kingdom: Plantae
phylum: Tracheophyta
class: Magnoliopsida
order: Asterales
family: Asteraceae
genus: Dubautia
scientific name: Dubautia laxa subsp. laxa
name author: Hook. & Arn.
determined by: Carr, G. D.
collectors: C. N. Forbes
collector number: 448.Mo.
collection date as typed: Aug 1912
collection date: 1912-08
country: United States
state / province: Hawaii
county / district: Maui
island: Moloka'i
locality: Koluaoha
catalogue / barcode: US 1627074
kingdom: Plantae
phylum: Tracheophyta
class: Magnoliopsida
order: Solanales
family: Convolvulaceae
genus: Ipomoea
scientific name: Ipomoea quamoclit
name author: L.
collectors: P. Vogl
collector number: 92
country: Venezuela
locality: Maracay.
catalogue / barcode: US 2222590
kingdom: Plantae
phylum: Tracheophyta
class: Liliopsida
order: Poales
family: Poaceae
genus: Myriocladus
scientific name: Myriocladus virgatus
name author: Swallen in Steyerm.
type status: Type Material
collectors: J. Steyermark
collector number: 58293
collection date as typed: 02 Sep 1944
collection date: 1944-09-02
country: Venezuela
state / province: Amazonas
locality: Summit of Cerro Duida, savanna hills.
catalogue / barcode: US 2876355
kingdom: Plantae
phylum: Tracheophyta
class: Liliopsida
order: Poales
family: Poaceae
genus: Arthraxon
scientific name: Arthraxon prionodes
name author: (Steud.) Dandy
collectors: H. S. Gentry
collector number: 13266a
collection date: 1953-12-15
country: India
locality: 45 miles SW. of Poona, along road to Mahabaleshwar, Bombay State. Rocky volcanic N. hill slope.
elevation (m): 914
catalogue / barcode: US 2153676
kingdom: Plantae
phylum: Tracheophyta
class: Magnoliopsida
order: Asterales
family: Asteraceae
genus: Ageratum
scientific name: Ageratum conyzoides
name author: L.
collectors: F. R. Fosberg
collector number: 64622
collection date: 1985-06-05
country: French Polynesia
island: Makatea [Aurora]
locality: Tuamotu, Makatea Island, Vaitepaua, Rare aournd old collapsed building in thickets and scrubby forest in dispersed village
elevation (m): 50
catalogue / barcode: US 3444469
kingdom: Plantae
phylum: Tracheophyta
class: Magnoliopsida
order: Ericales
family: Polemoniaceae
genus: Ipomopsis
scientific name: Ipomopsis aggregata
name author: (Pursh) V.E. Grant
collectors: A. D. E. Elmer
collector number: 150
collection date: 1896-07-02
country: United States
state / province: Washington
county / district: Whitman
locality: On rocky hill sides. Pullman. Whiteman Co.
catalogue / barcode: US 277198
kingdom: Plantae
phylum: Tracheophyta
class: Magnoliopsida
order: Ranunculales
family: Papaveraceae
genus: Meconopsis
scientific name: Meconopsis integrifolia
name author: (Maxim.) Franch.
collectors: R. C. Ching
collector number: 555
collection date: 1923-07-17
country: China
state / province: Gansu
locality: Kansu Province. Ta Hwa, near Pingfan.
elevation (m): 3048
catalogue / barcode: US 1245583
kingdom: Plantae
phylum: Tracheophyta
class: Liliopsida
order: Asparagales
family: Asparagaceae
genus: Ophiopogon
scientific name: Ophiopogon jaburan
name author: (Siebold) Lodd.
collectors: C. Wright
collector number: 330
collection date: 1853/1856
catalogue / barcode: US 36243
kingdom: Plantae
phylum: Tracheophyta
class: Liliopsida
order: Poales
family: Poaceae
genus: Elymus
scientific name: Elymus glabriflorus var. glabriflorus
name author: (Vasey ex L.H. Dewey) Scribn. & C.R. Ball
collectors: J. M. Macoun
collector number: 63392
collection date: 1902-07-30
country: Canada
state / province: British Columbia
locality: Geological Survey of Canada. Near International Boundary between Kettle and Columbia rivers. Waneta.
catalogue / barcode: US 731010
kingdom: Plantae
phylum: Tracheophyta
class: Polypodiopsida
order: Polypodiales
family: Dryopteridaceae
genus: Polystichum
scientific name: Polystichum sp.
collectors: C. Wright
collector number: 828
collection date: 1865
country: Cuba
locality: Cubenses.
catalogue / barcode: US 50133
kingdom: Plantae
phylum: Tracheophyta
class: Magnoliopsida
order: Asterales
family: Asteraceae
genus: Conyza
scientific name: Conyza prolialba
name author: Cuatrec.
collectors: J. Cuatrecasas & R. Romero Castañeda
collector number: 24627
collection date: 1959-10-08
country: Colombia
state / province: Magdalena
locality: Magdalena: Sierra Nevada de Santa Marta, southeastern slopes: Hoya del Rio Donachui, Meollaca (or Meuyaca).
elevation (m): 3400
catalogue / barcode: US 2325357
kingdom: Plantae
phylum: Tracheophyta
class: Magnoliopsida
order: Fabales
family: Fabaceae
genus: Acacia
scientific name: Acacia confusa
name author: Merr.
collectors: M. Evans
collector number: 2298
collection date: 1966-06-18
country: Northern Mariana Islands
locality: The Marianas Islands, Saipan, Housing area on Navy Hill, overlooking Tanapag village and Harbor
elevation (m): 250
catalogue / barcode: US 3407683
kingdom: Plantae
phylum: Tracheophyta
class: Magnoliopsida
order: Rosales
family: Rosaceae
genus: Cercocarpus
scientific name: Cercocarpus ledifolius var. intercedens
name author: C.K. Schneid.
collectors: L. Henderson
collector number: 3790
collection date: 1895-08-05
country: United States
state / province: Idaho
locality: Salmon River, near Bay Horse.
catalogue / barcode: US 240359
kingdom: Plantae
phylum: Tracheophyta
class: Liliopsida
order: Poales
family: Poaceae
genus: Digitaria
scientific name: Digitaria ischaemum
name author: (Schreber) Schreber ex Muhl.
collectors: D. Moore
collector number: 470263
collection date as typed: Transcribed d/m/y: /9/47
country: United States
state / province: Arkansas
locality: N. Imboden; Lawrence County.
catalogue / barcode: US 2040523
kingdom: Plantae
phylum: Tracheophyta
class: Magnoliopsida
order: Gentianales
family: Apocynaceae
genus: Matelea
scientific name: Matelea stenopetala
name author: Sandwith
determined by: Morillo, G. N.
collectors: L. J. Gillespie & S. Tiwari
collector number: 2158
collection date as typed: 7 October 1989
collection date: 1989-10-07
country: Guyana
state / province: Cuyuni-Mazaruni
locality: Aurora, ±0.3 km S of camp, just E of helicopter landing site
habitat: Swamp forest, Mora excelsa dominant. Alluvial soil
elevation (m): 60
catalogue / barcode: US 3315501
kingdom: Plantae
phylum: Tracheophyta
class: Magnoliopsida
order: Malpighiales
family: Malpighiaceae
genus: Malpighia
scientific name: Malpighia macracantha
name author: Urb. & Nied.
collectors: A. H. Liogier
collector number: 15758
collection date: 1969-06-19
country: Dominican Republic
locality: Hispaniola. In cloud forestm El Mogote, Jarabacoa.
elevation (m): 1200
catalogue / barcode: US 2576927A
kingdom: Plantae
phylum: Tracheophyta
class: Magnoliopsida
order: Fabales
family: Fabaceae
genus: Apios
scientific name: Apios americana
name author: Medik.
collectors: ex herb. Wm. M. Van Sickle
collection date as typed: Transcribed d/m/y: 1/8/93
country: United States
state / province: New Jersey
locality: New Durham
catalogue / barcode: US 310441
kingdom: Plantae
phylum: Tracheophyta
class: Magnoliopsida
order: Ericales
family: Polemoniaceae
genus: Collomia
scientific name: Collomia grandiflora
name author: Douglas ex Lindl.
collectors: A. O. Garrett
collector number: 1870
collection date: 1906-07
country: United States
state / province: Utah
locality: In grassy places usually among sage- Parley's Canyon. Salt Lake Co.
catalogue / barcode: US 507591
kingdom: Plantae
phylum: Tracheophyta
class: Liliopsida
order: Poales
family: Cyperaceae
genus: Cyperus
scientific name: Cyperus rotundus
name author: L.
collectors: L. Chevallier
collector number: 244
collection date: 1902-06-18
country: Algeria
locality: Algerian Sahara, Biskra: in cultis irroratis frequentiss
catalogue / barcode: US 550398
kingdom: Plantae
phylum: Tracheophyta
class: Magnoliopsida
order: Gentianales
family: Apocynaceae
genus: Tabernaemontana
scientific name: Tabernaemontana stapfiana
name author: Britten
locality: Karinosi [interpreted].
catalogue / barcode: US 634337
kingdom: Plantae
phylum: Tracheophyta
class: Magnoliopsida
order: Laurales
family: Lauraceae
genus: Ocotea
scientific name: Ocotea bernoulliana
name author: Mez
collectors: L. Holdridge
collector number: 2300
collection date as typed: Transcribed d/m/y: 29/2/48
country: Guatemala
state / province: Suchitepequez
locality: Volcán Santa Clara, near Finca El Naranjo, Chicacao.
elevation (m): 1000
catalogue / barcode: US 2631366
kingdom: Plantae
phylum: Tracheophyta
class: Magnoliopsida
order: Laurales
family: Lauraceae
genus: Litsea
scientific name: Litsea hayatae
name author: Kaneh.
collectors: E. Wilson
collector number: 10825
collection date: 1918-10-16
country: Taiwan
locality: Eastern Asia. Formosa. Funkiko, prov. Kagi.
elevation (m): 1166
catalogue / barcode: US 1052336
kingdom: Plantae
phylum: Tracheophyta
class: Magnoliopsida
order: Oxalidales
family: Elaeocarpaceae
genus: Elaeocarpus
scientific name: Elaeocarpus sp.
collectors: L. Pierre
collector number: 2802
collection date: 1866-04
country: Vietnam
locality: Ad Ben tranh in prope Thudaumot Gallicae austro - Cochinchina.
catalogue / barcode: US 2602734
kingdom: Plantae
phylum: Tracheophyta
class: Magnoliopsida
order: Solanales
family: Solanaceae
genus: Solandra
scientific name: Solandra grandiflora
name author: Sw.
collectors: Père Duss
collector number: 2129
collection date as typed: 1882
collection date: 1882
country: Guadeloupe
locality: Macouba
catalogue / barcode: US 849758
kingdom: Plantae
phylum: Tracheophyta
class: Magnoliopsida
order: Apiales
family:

——

* **Aim**
Rewrite the records as a Markdown table with the columns No. and Line, covering everything from the line containing "country: Algeria" down to the line containing "locality: Karinosi [interpreted]." and leaving out blank lines.

* **Problem solution**
| No. | Line |
|---|---|
| 1 | country: Algeria |
| 2 | locality: Algerian Sahara, Biskra: in cultis irroratis frequentiss |
| 3 | catalogue / barcode: US 550398 |
| 4 | kingdom: Plantae |
| 5 | phylum: Tracheophyta |
| 6 | class: Magnoliopsida |
| 7 | order: Gentianales |
| 8 | family: Apocynaceae |
| 9 | genus: Tabernaemontana |
| 10 | scientific name: Tabernaemontana stapfiana |
| 11 | name author: Britten |
| 12 | locality: Karinosi [interpreted]. |